(Dataset entries)
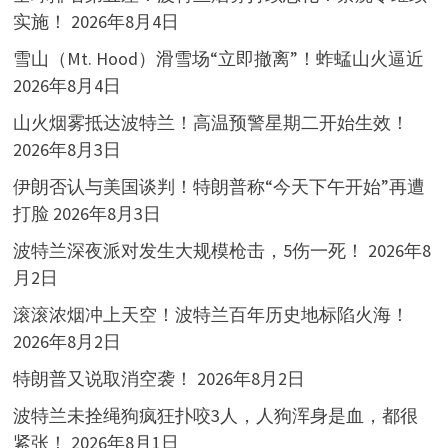
实施！
2026年8月4日
雪山（Mt. Hood）滑雪场“立即撤离”！蚱蜢山火逼近
2026年8月4日
山火烟雾抵达波特兰！高温预警星期二开始生效！
2026年8月3日
伊朗否认与美国谈判！特朗普称“今天下午开始”再遭
打脸
2026年8月3日
波特兰深夜派对发生大规模枪击，5伤一死！
2026年8
月2日
滚滚浓烟冲上天空！波特兰百年历史地标陷火海！
2026年8月2日
特朗普又说取消空袭！
2026年8月2日
波特兰未拴绳狗疯狂扑咬3人，人狗浑身是血，都很
紧张！
2026年8月1日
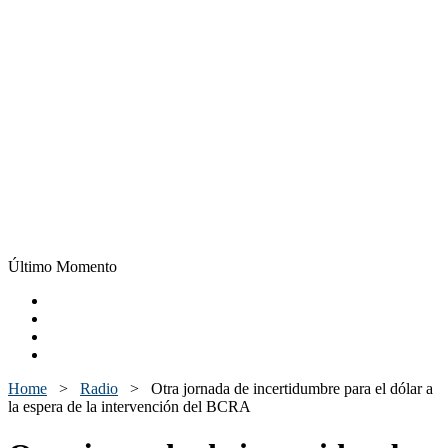
Último Momento
Home
>
Radio
>
Otra jornada de incertidumbre para el dólar a
la espera de la intervención del BCRA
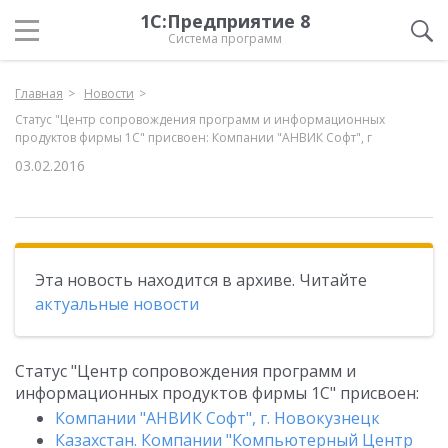
1С:Предприятие 8
Система программ
Главная
Новости
Статус "Центр сопровождения программ и информационных
продуктов фирмы 1С" присвоен: Компании "АНВИК Софт", г
03.02.2016
Эта новость находится в архиве. Читайте
актуальные новости
Статус "Центр сопровождения программ и
информационных продуктов фирмы 1С" присвоен:
Компании "АНВИК Софт", г. Новокузнецк
Казахстан. Компании "Компьютерный Центр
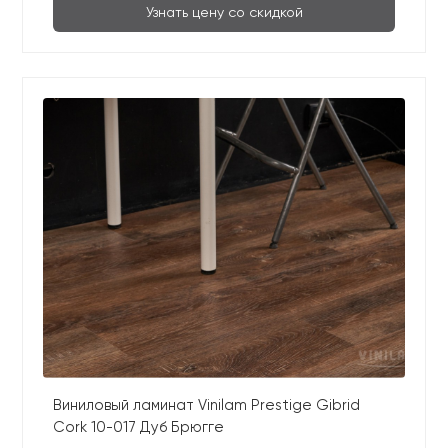
Узнать цену со скидкой
Виниловый ламинат Vinilam Prestige Gibrid
Cork 10-017 Дуб Брюгге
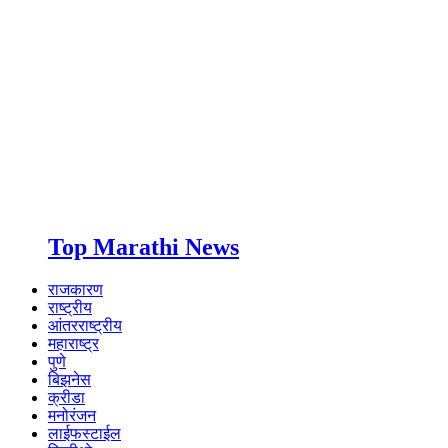
Top Marathi News
राजकारण
राष्ट्रीय
आंतरराष्ट्रीय
महाराष्ट्र
पुणे
बिझनेस
क्रीडा
मनोरंजन
लाईफस्टाईल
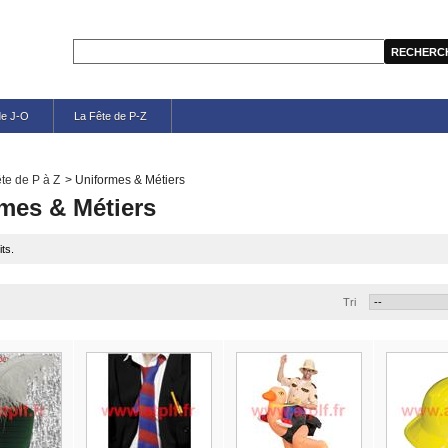
de J-O
La Fête de P-Z
te de P à Z
>
Uniformes & Métiers
mes & Métiers
its.
Tri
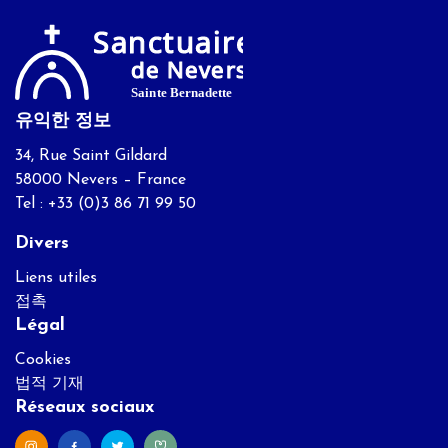
유익한 정보
34, Rue Saint Gildard
58000 Nevers – France
Tel : +33 (0)3 86 71 99 50
Divers
Liens utiles
접촉
Légal
Cookies
법적 기재
Réseaux sociaux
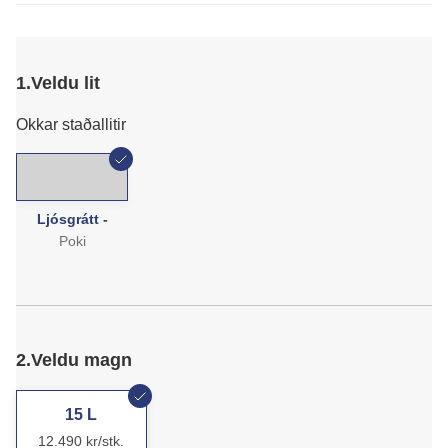
1.
Veldu lit
Okkar staðallitir
Ljósgrátt -
Poki
2.
Veldu magn
15 L
12.490 kr/stk.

→ **WHAT THIS TASK INVOLVES**
Transcribe all of the data above verbatim but omit every picture.

→ **TASK ANSWER**
实施！
2026年8月4日
雪山（Mt. Hood）滑雪场“立即撤离”！蚱蜢山火逼近
2026年8月4日
山火烟雾抵达波特兰！高温预警星期二开始生效！
2026年8月3日
伊朗否认与美国谈判！特朗普称“今天下午开始”再遭
打脸
2026年8月3日
波特兰深夜派对发生大规模枪击，5伤一死！
2026年8
月2日
滚滚浓烟冲上天空！波特兰百年历史地标陷火海！
2026年8月2日
特朗普又说取消空袭！
2026年8月2日
波特兰未拴绳狗疯狂扑咬3人，人狗浑身是血，都很
紧张！
2026年8月1日
Último Momento
Home
>
Radio
>
Otra jornada de incertidumbre para el dólar a
la espera de la intervención del BCRA
1С:Предприятие 8
Система программ
Главная
Новости
Статус "Центр сопровождения программ и информационных
продуктов фирмы 1С" присвоен: Компании "АНВИК Софт", г
03.02.2016
Эта новость находится в архиве. Читайте
актуальные новости
Статус "Центр сопровождения программ и
информационных продуктов фирмы 1С" присвоен:
Компании "АНВИК Софт", г. Новокузнецк
Казахстан. Компании "Компьютерный Центр
Узнать цену со скидкой
Виниловый ламинат Vinilam Prestige Gibrid
Cork 10-017 Дуб Брюгге
Top Marathi News
राजकारण
राष्ट्रीय
आंतरराष्ट्रीय
महाराष्ट्र
पुणे
बिझनेस
क्रीडा
मनोरंजन
लाईफस्टाईल
de J-O
La Fête de P-Z
te de P à Z
>
Uniformes & Métiers
mes & Métiers
its.
Tri
유익한 정보
34, Rue Saint Gildard
58000 Nevers – France
Tel : +33 (0)3 86 71 99 50
Divers
Liens utiles
접촉
Légal
Cookies
법적 기재
Réseaux sociaux
1.
Veldu lit
Okkar staðallitir
Ljósgrátt -
Poki
2.
Veldu magn
15 L
12.490 kr/stk.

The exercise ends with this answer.